Schokolade enthält Magnesium und viele Spurenelemente, auf die der Körper bei höherer Belastung angewiesen ist. Der berühmte Heißhunger auf Schokolade kann u. U. ein Anzeichen für Magnesiummangel sein.

…entlastet.

Die Kakaobohne enthält über 500 bekannte Inhaltsstoffe wie enorm wertvolle Antioxidantien, die unser Immunsystem entlasten und somit langfristig stärken.

…beruhigt.

Forschungen zeigen die Wirksamkeit der Inhaltstoffe von Kakao: Der regelmäßige Verzehr von 20-30 Gramm Schokolade mit hohem Kakaoanteil und wirksamen Bestandteilen kann den Gesamt-Cholesterinspiegel senken.

…fördert.

Kakao enthält Flavanole – natürliche Pflanzenwirkstoffe und starke Antioxidantien – die die Elastizität der Blutgefäße erhöhen, Ablagerungen an Gefäßinnenwänden vorbeugen und dadurch blutdrucksenkend wirken.

…fokussiert.

Geistige Anstrengung weckt Appetit und den Wunsch nach Belohnung.
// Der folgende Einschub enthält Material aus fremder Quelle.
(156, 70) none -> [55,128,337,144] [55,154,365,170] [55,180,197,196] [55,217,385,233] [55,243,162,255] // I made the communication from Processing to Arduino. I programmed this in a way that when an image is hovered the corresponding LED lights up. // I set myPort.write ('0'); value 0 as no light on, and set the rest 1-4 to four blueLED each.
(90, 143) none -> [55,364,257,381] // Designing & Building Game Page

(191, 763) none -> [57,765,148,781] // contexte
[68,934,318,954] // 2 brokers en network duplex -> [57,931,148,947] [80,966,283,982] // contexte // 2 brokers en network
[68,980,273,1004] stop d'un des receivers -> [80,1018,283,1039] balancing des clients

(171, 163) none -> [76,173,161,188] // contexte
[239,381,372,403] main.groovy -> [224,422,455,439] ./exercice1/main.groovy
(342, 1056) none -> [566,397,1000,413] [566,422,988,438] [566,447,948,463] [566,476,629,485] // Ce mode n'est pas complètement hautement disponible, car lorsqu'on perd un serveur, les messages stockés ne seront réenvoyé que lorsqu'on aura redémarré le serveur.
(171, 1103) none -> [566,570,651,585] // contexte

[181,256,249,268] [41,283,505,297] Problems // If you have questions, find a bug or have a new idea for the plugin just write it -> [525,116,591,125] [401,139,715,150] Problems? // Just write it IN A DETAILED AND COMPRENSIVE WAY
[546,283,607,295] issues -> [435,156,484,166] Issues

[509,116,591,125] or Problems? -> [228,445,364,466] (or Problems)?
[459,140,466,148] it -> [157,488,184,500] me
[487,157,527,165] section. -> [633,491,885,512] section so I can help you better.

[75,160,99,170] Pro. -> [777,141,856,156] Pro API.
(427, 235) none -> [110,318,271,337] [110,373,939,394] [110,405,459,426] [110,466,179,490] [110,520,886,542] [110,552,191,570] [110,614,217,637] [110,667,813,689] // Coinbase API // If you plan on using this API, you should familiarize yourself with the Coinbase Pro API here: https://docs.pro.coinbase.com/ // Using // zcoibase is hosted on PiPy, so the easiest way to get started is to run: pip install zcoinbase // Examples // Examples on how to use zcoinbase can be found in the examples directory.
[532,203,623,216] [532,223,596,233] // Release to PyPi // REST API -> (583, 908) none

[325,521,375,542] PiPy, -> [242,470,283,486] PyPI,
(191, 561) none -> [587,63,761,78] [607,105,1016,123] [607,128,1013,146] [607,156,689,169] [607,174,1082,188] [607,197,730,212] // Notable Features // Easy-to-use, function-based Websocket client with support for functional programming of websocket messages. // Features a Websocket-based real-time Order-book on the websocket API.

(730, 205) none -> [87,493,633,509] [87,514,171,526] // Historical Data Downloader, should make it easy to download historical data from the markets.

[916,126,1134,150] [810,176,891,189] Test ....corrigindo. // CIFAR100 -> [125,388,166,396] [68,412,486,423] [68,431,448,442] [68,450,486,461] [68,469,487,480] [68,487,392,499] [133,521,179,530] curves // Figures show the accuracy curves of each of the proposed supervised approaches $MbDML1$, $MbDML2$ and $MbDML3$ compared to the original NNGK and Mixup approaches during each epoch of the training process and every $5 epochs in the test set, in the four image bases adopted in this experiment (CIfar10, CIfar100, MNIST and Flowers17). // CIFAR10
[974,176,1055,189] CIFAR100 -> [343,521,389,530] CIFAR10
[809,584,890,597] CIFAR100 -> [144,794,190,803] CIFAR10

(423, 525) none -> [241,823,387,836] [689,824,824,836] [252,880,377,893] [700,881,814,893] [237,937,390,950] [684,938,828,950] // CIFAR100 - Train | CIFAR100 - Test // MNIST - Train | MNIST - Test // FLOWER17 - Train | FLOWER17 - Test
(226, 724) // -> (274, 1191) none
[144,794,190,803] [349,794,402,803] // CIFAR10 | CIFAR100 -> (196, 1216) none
Das in Kakao enthaltene Theobromin regt die Gehirntätigkeit an und steigert Konzentration und Reaktionsvermögen.

Gut zu wissen

Rausch Plantagen-Schokoladen sind…

Lagerung

Schokolade sollte stets dunkel und kühl gelagert werden. Eine konstante Temperatur zwischen 12 und 18 Grad ist ideal.

Unterschiede

12-18°C

Dunkel, luftdicht, trocken und kühl.

Dass Schokolade im Kühlschrank gut aufgehoben sei, ist ein weit verbreiteter Irrglaube! Durch die Kondensation ist es im Kühlschrank feucht, was eine Kristallisation des Rohrzuckers auslöst. Temperaturschwankungen verändern die Struktur der Kakaobutter. Zahlreiche Fremdgerüche anderer Lebensmittel bleiben haften. Geschmack und Aussehen der Schokolade leiden im Kühlschrank – sie verliert Aromen, wird weiß und rau.